29.7.        Seasonal adjustment begins with a preliminary process of identifying and removing outliers, adjusting for those calendar effects that are not stable in annual timing, and identifying an appropriate decomposition type. 

29.8.         Graphical analysis. Preliminary treatment of the data should begin with a graphical analysis of the series in order to identify potential problems with the data, select appropriate parameters, and determine how to perform the seasonal adjustment. Relevant preliminary graphical analysis should examine the length of the series, the presence of strange values, the structure of the series, the presence of possible breaks in seasonality, and the decompositions scheme. 

29.9.        Outliers. Since most seasonal adjustment methods use procedures and filters that are sensitive to outliers, these should be identified and removed before estimating the seasonal components. Outliers clearly due to errors in the data should be discarded. However, since outliers not due to error typically contain information about key events, these should be reintroduced into the data after seasonal adjustment. 

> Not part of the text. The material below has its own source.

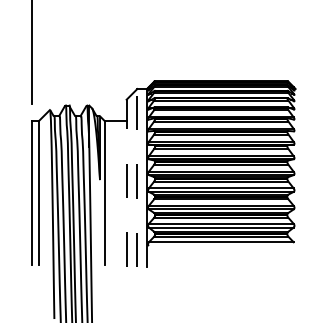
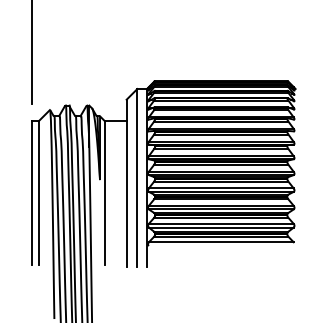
line at (137, 177): dashed -> solid
line at (126, 182): dashed -> solid
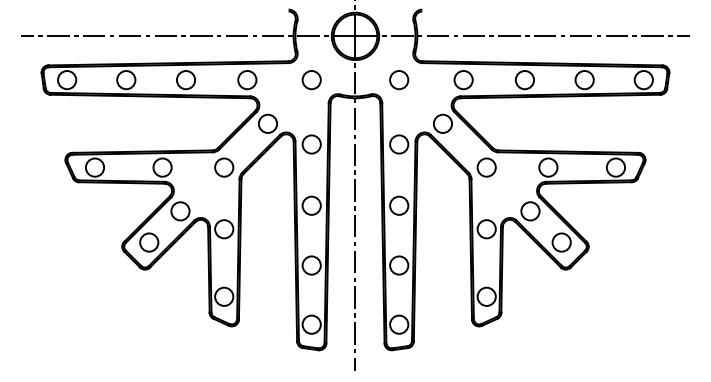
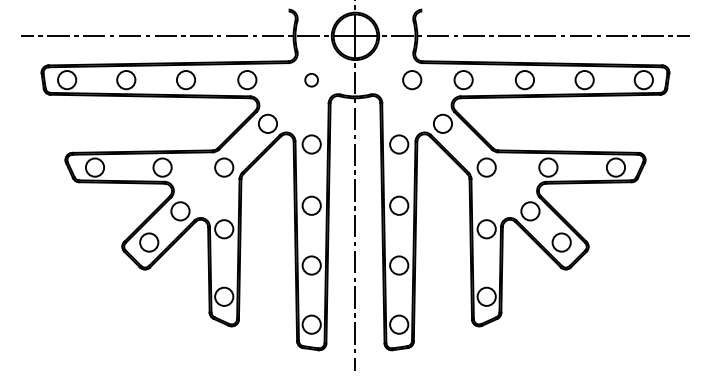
circle at (311, 80) size: 21x21 px -> 15x15 px
circle at (399, 80) position: (399, 80) -> (412, 80)
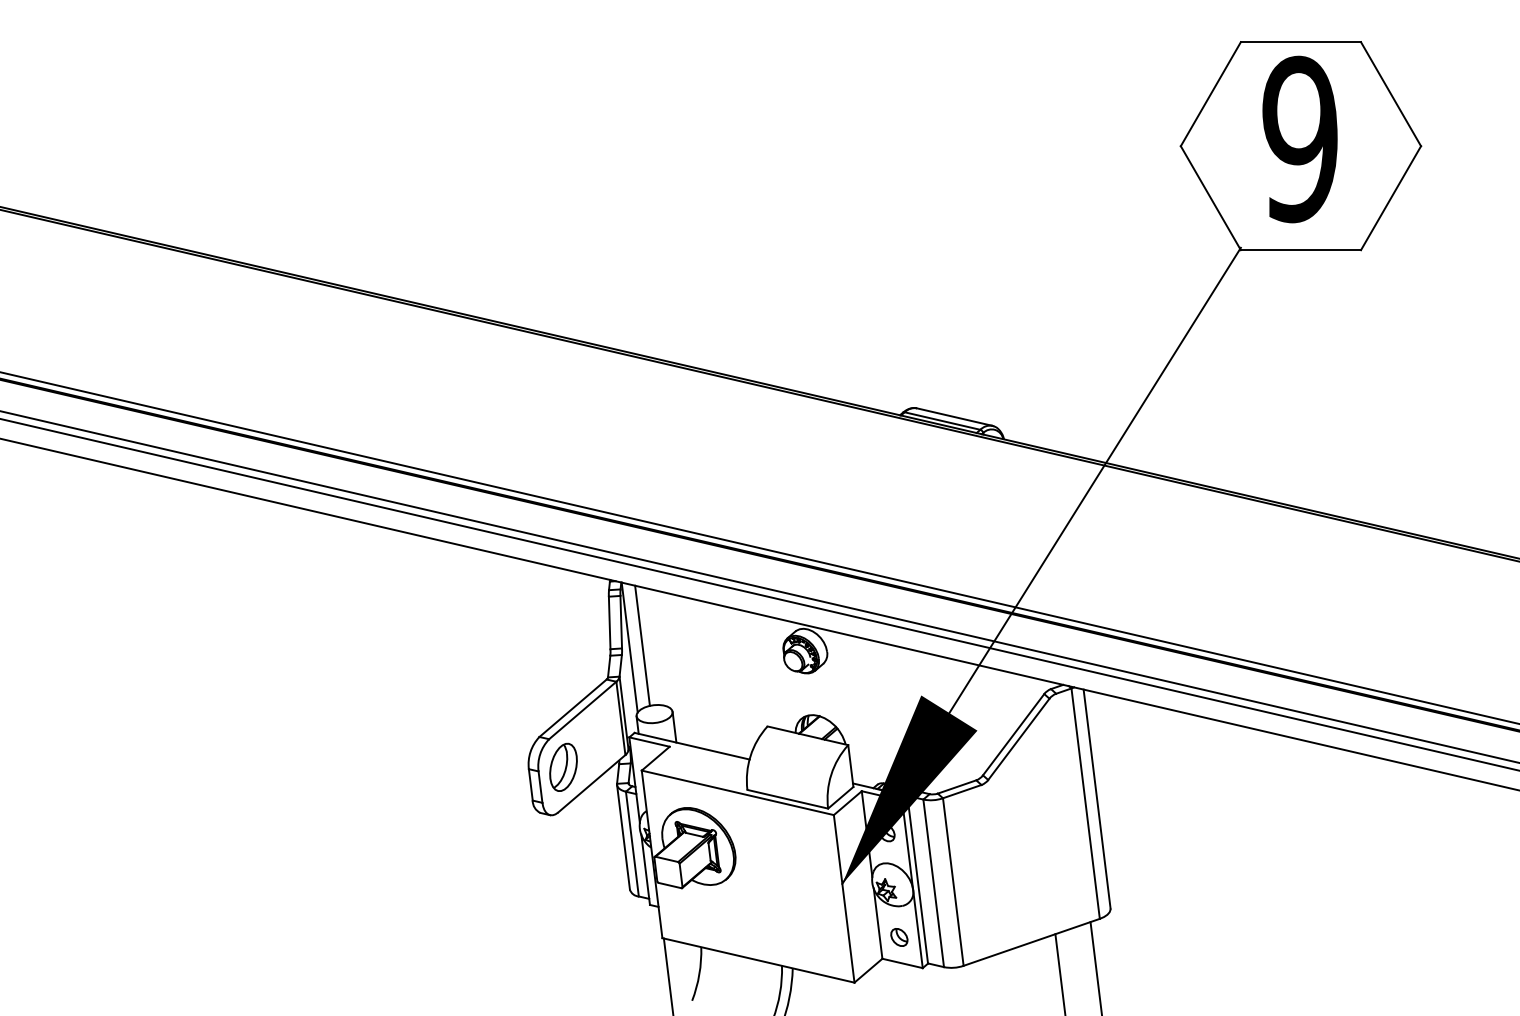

29.10.    Calendar effects. Calendar effects are regular effects that do not necessarily occur in the same month or quarter each year but that can be identified and removed from the series. These effects include holidays whose exact timing shifts systematically each calendar year and the variation in the number of times each day of the week occurs in a given month or quarter. These effects must be corrected for using standard seasonal adjustment tools, so as to prefent mis-specification of the model or a compromising of the overall quality of seasonal adjustment. The decision to correct for other effects, such as temperature, school holidays or bridge holidays, should be made on a case-by-case basis. 

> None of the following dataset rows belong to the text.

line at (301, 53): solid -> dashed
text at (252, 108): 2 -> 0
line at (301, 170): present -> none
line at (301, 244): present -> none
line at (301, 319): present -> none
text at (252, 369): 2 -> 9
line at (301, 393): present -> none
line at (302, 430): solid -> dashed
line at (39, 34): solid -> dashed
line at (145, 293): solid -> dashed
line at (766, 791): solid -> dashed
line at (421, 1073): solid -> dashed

29.11.    Decomposition. The decomposition scheme specifies how the trend-cycle, seasonal and irregular components combine to form the original series. Additive decomposition assumes that the components of the time series behave independently of each other. In particular, the size of the seasonal oscillations is independent of the level of the series. Multiplicative decomposition, often chosen by default in seasonal adjustment software packages, assumes that the components of the series are interdependent and thus that the size of the seasonal variation increases and decreases with the level of the series.